Financial Panic
FINANCIAL PANIC
A financial panic is a sudden, drastic, widespread economic collapse. All at once, many people become convinced their money or investments are at risk and rush to the institutions holding their assets. Unable to pay back all their customers at once, the institutions go bankrupt, starting a domino effect that brings down the whole economy. Typical "symptoms" of a panic are many bankruptcies, loan defaults, or bank failures at the same time; It also includes a period of intense stock market or real estate speculation followed by a steep decline in prices; and/or a sudden run on banks by large numbers of people trying to withdraw their deposits.
Between 1790 and 1907 there were 21 financial panics in the United States. The first major panic occurred in 1819, when the Bank of the United States, the nation's central bank, tried to reduce the number of new speculative banks being founded in the United States. The bank called in its loans to the new speculative banks and required them to redeem their paper bank notes for hard gold and silver. Many of these banks had printed far more notes than they had real reserves and quickly failed. The Panic of 1837 was also the result of the government's attempt to control the rapid spread of bank notes not backed up by hard currency. The Panic of 1857 came about when U.S. banks overextended themselves loaning money to railroads, and railroads defaulted on their bonds. Several hundred U.S. banks failed.

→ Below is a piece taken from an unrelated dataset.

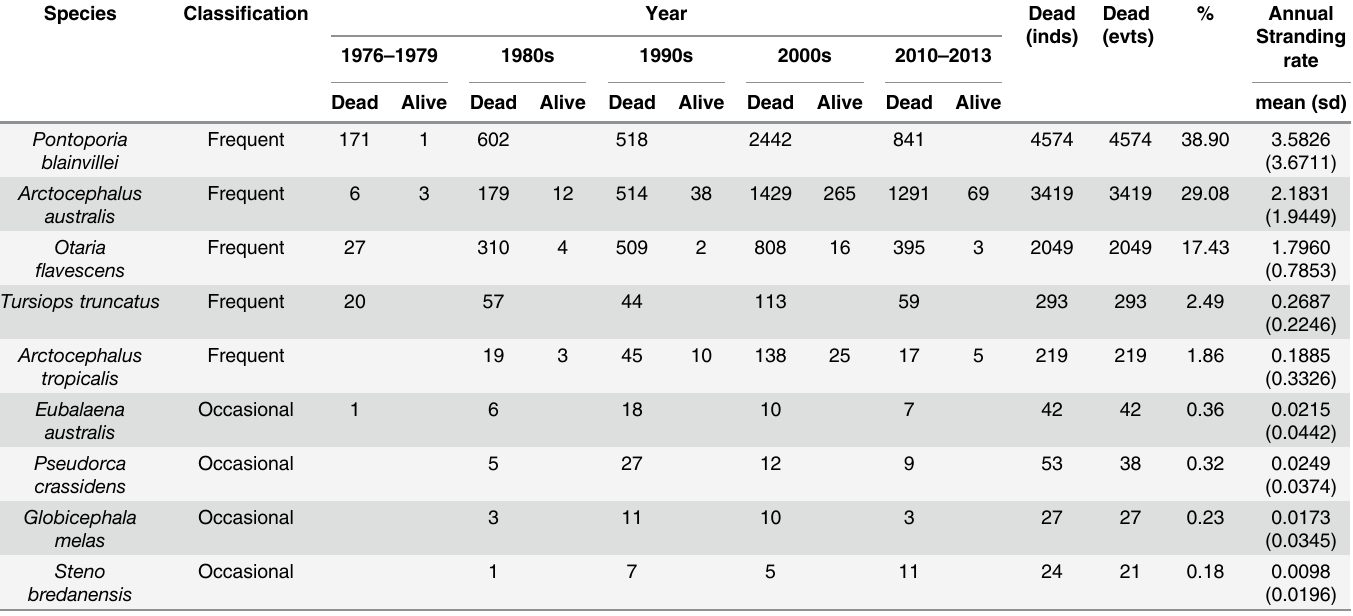
Table 2. The number of individual (inds) marine mammal strandings observed from 12,540 reported events (evts) in southern Brazil from 1976 to 2013. The total stranding events for each species is given as number and as percentage. Mean annual stranding rates are shown in the last column. Species Classi fi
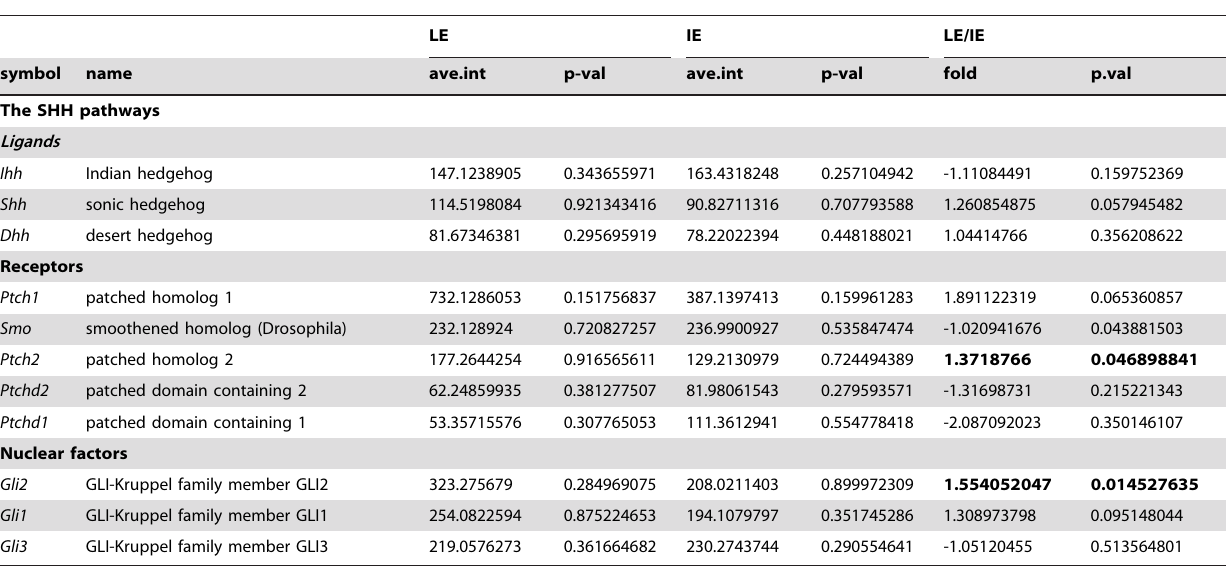
Table 8. Expression of genes in the Shh pathways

Other painful panics followed in 1893 and 1907, but it was the anxiety brought on by the stock market speculation of the 1920s that caused the most destructive panic in U.S. history—the stock market crash of 1929. By October 1929, the stock market had climbed to new heights in part because anyone could buy a stock by putting down only a fraction of its face value. Many investors became wealthy on paper but there were few real assets behind the speculative frenzy. When millions of investors simultaneously began selling their shares, the prices of stocks plummeted and many paper fortunes were wiped out sparking the Great Depression (1929–1939). Because of the severity of the panic of 1929, the U.S. government implemented fundamental reforms that have prevented the recurrence of a major financial panic through the end of the twentieth century.